→ Source text:
== == ==
The worst-case time complexity is $\mathcal{O}(n)$ with respect to the data size since at worst, we are in a reallocation step where we must re-insert all old data.

Amortized Analysis

Theorem
The amortized time cost is at most $3$.
Proof
Consider $n$ (for large $n$) executions beginning at any state. Without including the cost of inserting old data, every append costs exactly $1$. In total, this has cost $n$.
Inserting old data costs the size of the old array. In total, this costs at most $n + \frac{n}{2} + … \leq 2n$.
Thus, the total cost is at most $n+2n=3n$ and the average cost per execution is $3$.

Potentials

Potentials offer a more rigorous approach to amortized analysis. What we’ve been doing is still entirely correct, but might be problematically difficult with more complex algorithms.

Intuition: Banker’s Method

The intuitive way to think about potentials is with a bank. Every time $\mathcal{A}$ is executed, we earn some amount of coins $k(S)$ (function on data-structure state). If the current $\mathcal{A}$ operation is cheap, we can split our earnings between this operation and saving it in the bank. If the current $\mathcal{A}$ operation is expensive, we can use our funds from the bank to support it.
== == ==
→ Data supplied:
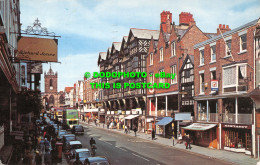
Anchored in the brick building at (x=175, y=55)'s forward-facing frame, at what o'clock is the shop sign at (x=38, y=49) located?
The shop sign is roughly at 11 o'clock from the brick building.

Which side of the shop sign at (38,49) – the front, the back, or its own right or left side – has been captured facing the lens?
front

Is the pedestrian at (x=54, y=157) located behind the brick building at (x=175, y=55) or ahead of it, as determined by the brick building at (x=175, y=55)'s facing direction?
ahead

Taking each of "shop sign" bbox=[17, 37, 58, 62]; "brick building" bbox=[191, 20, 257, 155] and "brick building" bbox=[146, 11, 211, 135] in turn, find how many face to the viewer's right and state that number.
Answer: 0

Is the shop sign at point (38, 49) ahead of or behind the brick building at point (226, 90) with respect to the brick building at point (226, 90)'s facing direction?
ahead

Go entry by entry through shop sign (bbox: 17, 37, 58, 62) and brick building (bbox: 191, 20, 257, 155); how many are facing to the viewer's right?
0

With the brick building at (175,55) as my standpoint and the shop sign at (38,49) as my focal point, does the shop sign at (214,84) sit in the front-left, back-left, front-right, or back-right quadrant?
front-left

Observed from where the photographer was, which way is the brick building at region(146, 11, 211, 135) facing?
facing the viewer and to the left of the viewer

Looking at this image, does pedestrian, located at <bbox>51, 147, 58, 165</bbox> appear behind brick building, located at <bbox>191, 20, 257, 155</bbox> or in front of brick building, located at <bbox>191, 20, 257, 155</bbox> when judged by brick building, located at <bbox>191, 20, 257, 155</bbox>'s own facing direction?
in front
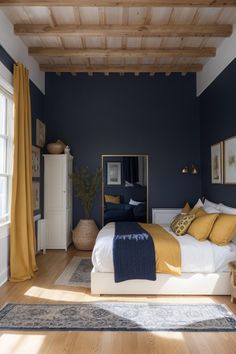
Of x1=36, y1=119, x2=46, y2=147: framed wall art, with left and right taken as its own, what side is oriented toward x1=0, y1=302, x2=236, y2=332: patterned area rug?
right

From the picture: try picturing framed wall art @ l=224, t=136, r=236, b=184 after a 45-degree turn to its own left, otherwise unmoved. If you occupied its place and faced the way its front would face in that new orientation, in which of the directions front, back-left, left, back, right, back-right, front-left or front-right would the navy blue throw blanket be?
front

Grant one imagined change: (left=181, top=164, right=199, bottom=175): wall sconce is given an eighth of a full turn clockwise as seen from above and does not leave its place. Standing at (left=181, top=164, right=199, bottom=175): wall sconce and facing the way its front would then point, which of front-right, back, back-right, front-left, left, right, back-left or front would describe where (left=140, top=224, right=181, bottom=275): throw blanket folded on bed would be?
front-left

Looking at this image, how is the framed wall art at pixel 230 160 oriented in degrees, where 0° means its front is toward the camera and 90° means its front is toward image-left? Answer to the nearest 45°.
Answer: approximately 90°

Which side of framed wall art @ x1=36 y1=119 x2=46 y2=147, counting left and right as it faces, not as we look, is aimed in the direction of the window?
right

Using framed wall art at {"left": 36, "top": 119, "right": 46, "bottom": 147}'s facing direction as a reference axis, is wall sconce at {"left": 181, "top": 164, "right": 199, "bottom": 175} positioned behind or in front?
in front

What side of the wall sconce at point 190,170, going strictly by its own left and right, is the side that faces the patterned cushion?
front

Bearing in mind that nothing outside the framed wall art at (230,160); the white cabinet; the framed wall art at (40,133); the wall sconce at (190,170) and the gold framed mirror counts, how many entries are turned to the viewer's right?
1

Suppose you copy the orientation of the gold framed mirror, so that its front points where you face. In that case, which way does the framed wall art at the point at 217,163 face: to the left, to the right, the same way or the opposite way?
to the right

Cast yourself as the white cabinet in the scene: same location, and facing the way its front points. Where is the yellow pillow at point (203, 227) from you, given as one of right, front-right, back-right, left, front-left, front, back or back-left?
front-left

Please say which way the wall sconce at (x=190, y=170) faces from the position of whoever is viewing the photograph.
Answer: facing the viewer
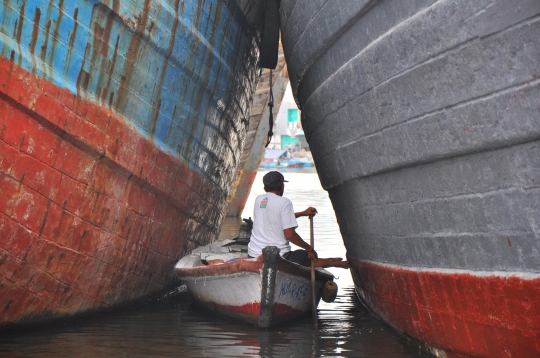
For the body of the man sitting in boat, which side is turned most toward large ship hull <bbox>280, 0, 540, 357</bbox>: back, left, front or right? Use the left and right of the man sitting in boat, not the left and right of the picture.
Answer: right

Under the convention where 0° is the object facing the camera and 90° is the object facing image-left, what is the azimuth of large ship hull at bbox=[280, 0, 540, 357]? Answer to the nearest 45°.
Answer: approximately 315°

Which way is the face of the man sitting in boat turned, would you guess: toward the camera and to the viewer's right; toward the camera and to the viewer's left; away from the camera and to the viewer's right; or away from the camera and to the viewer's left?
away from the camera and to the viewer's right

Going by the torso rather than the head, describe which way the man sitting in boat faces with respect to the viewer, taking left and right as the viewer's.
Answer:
== == ==
→ Exercise goal: Please carry on the passage about amortized analysis and the banker's method from the point where it ends. You won't need the records at all.

→ Output of the exercise:
$k(S)$ is an amoritized time bound on $\mathcal{A}$ if we will always have enough coins to pay for an operation at any given time.

Definition

The potential function $\Phi$ is a function mapping data-structure states to $\reals$. It represents the “potential” of that state (the coin cost).

Let $ac_i$ represent the amortized cost over $i$ algorithm executions. Let $c_i$ be the cost of the $i$th execution, and let $S_i$ being the resulting state.

$$ac_i = c_i + \Phi(S_i)-\Phi(S_{i-1})$$ Analogically, $\text{amortized cost}=\text{actual cost}+\text{change in potential}$.

$$\begin{align*}\sum_iac_i&=\sum_i(c_i+\Phi(S_i)-\Phi(S_{i-1}))\newline&=\sum_ic_i+\Phi(S_n)-\Phi(S_0)\end{align*}$$

Observe that if $\Phi(S_n)\geq\Phi(S_0)$ (which is frequently the case): $$\sum_ic_i\leq\sum_iac_i$$

Note that $\Phi(S)$ can be defined in any way, but unless $\Phi(S_0)-\Phi(S_n)$ is appropriately bounded (as in above), our determined $ac$ has no meaning.

Revisiting Binary Counter

Theorem
The amortized time cost is at most $2$.
Proof
Let $\Phi(S)=1\text{s in }S$.
Consider the $i$th execution $i-1\rightarrow i$. Let $k$ be the number of carries that occur.
In $10100\rightarrow 10101$, $\thickspace k=0$
In $10111\rightarrow 11000$, $\thickspace k=3$
$\Phi(S_i)-\Phi(S_{i-1})=-k+1$ since $k$ $1$s become $0$ and one $0$ becomes a $1$.
For the same reason, $c_i=k+1$.
In $10100\rightarrow 10101$
costs $1$
changes potential from $2\rightarrow 3$
In $10111\rightarrow 11000$, $\thickspace k=3$
costs $4$
changes potential from $4\rightarrow 2$
Thus, $ac_i=(k+1)+(-k+1)=2$.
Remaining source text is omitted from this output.